Work required
Turn the lines below into a Markdown table with the columns Row and Text, giving each line a row number and leaving out blank lines. Leave the pictures out of the table.

Material for this exercise

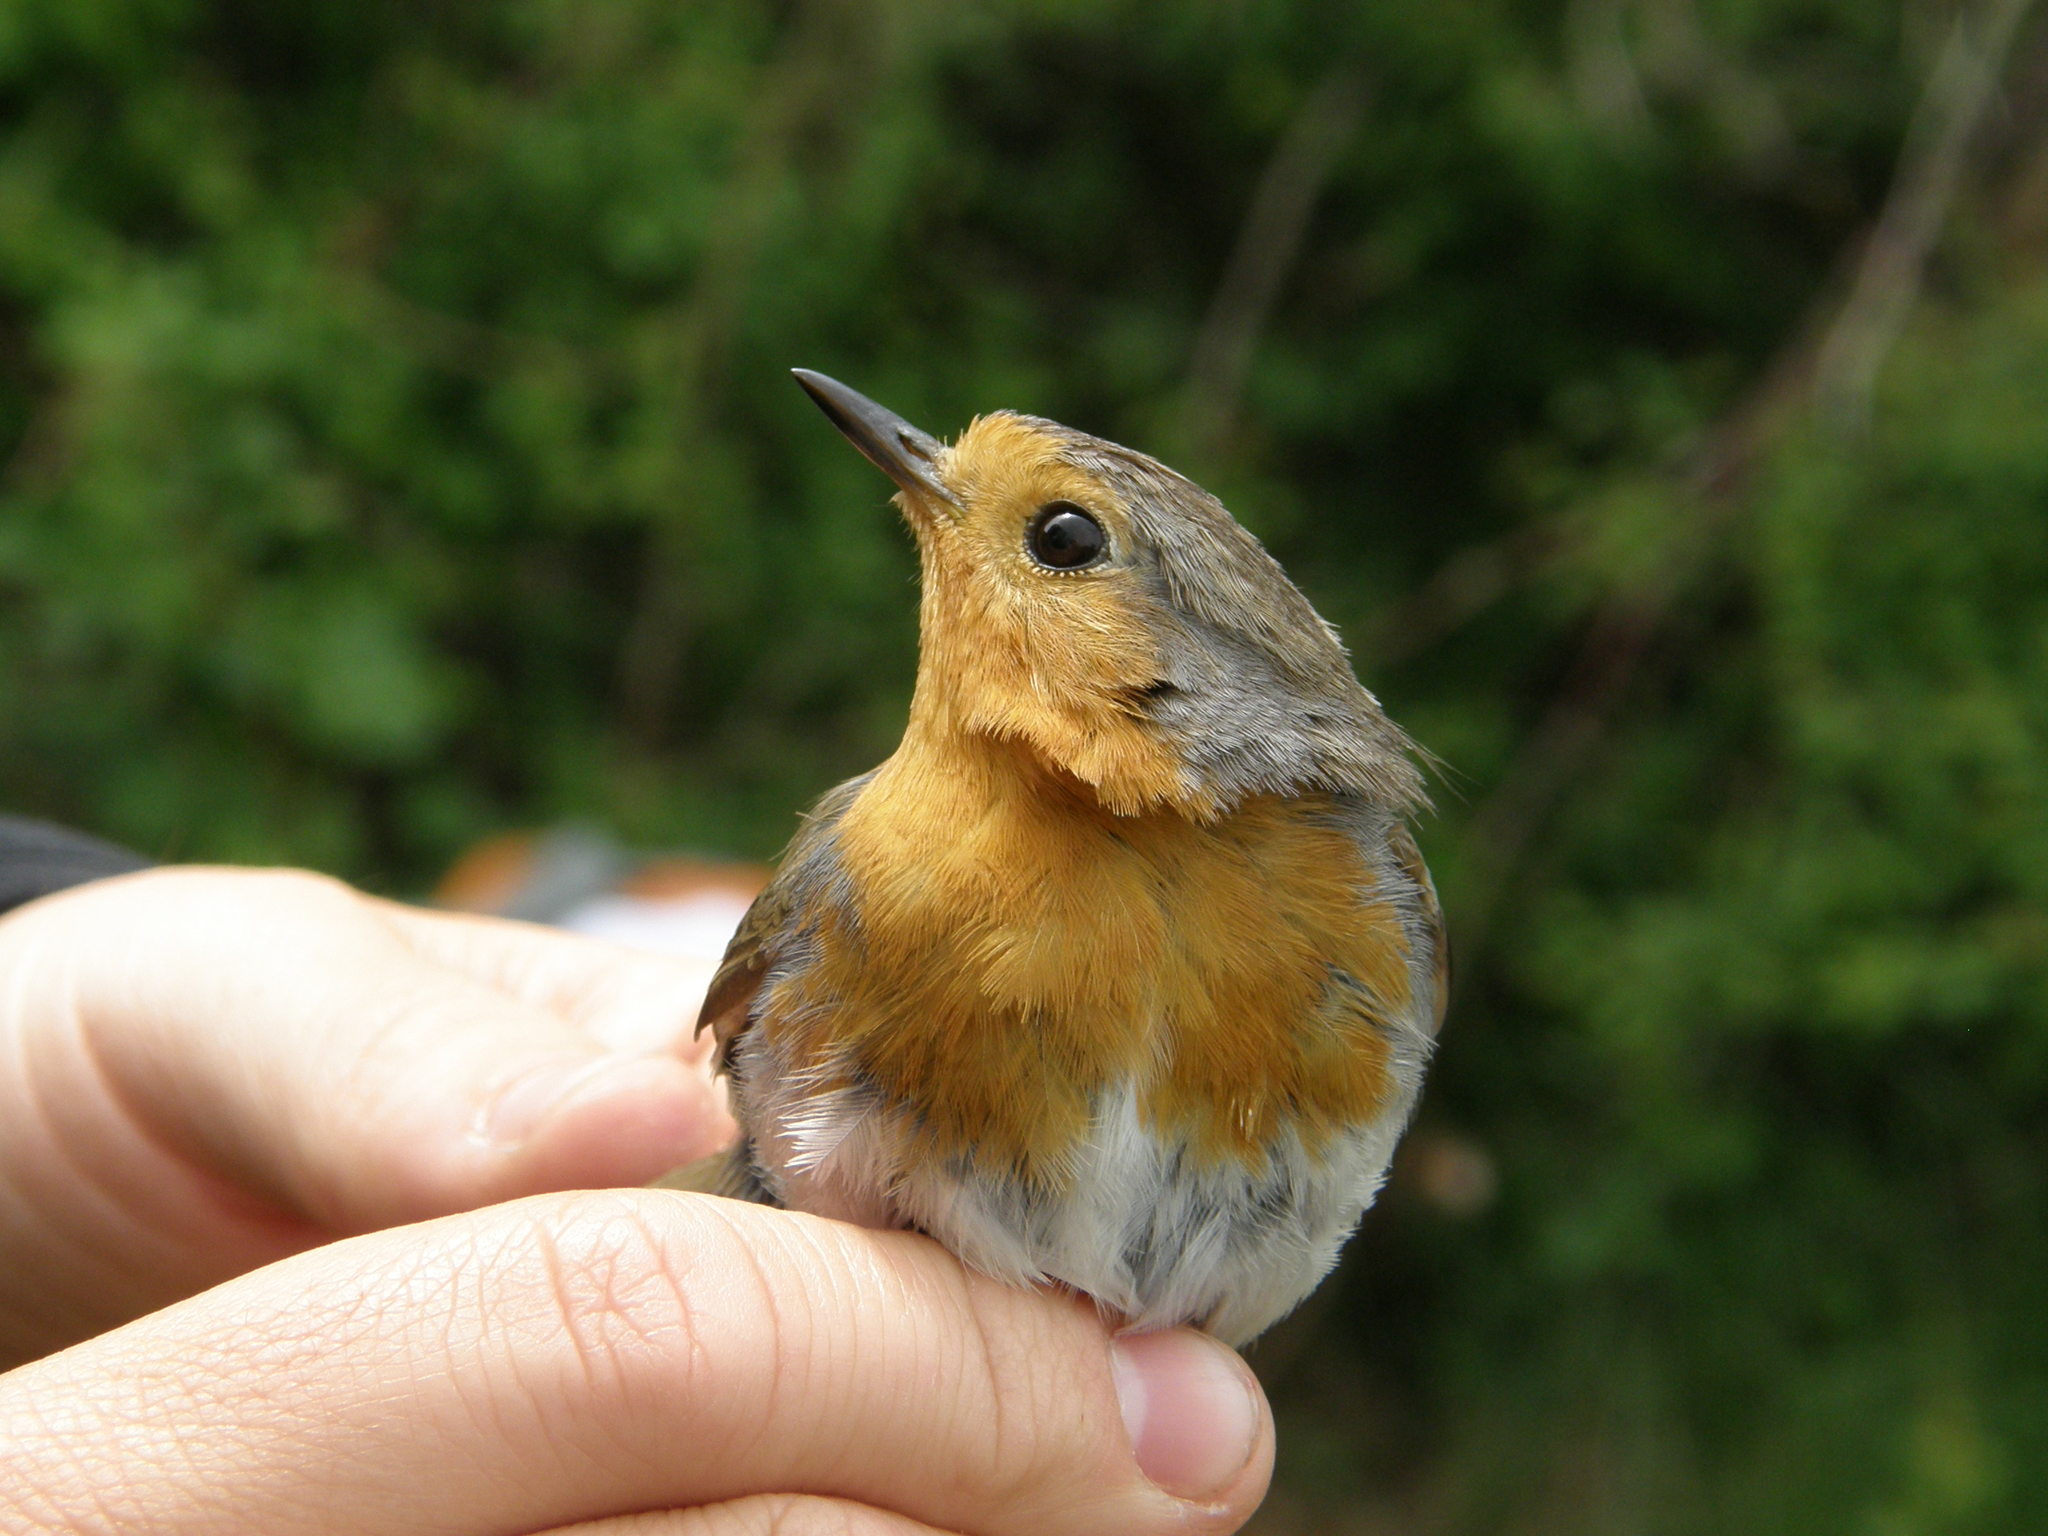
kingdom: Animalia
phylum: Chordata
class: Aves
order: Passeriformes
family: Muscicapidae
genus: Erithacus
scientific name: Erithacus rubecula
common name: European robin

Output of the task
| Row | Text |
|---|---|
| 1 | kingdom: Animalia |
| 2 | phylum: Chordata |
| 3 | class: Aves |
| 4 | order: Passeriformes |
| 5 | family: Muscicapidae |
| 6 | genus: Erithacus |
| 7 | scientific name: Erithacus rubecula |
| 8 | common name: European robin |